El Salvador in the international spotlight
The president of the Inter-American Press Association (SIP), Michael Greenspon, warned in recent days during the semi-annual meeting of the regional body that harassment against journalists is not only part of countries with established dictatorships. “There are also high levels of contempt in countries where there are free elections (…) Many have left El Salvador due to government persecution,” Greenspon said.
The forced departure of journalists from El Salvador under pressure for their work has not only alerted the IAPA; The Inter-American Commission on Human Rights (IACHR), from Washington, has asked the Salvadoran government return constitutional guarantees to citizenship, which include the inherent right to free expression and the press.

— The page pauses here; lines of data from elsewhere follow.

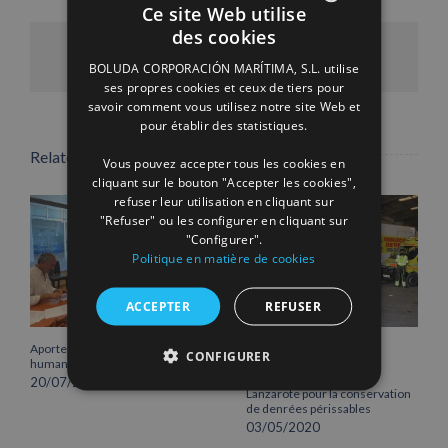
Ce site Web utilise
des cookies
SPANISH
Facebook
X
LinkedIn
WhatsApp
Pinterest
Email
BOLUDA CORPORACIÓN MARÍTIMA, S.L. utilise
ENGLISH
ses propres cookies et ceux de tiers pour
savoir comment vous utilisez notre site Web et
FRENCH
pour établir des statistiques.
Related Posts
Vous pouvez accepter tous les cookies en
cliquant sur le bouton "Accepter les cookies",
refuser leur utilisation en cliquant sur
"Refuser" ou les configurer en cliquant sur
"Configurer".
Politique en matière de cookies
ACCEPTER
REFUSER
Aportem accroît sa solidarité
Boluda Lines donne un
CONFIGURER
humanitaire face à la Covid-19
conteneur frigorifique au
service des urgences de
20/07/2020
Lanzarote pour la conservation
de denrées périssables
03/05/2020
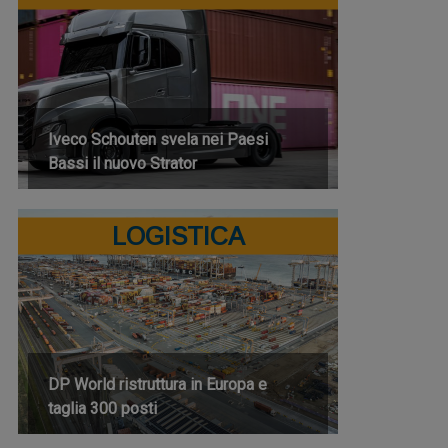
Iveco Schouten svela nei Paesi
Bassi il nuovo Strator
LOGISTICA
DP World ristruttura in Europa e
taglia 300 posti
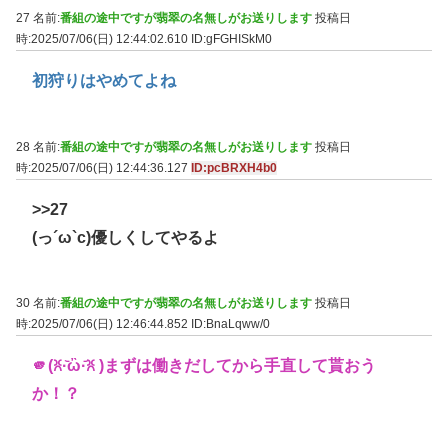
27 名前:
番組の途中ですが翡翠の名無しがお送りします
投稿日
時:2025/07/06(日) 12:44:02.610
ID:gFGHISkM0
初狩りはやめてよね
28 名前:
番組の途中ですが翡翠の名無しがお送りします
投稿日
時:2025/07/06(日) 12:44:36.127
ID:pcBRXH4b0
>>27
(っ´ω`c)優しくしてやるよ
30 名前:
番組の途中ですが翡翠の名無しがお送りします
投稿日
時:2025/07/06(日) 12:46:44.852
ID:BnaLqww/0
🫵(ꐦ·᷅ὢ·᷄ꐦ )まずは働きだしてから手直して貰おう
か！？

The reality told by only one side
The discredit of the media and journalists from the channels of the ruling party has also led to a citizenry that only receives a version of reality painted “as very cool“But the truth is,” said Peña, “that when you reach communities like the ones that gangs harassed for years, “the conditions of poverty and exclusion have not changed,” and there, he said, there is work for the independent press.
The road is arduous – he pointed out – because in his opinion “this government has been capable of making enemies of the press and has managed to take messages to the population to reject journalists.”
Julián Cárdenas, a professor at the University of Valencia, Spain, who was invited to the discussion this Friday, added that his studies carried out in Latin America compiling information from different data banks have led him to argue that the greater the freedom of expression in the countries, the less degree of corruption, and vice versa.
“The more freedom of the press there is, the less corruption there is, and where there is less considering the level of commerce in a country and taking all factors into account, there is still a significant relationship,” Cárdenas opined.
This Tuesday, in the run-up to World Press Freedom Day, Salvadoran President Nayib Bukele said that in Latin America there are media outlets and “journalists paid” by the American philanthropist and financier Goerge Soros.
“But in reality they are not journalists, they are political activists with a defined and perverse world agenda,” accused the president without offering evidence to support his allegations.
In the framework of World Press Freedom Day, on May 3, the Secretary of State of the United States, Antony Blinkensaid that governments of all walks of life use a variety of strategies to silence independent journalism.
“Imprisonment is not the only threat journalism faces. Journalists working on coverage of violent conflict and corruption are subjected to acts of intimidation and kidnapping, often carried out with impunity. Elsewhere, journalists they face discrimination, censorship and the use of justice systems as weapons,” he said.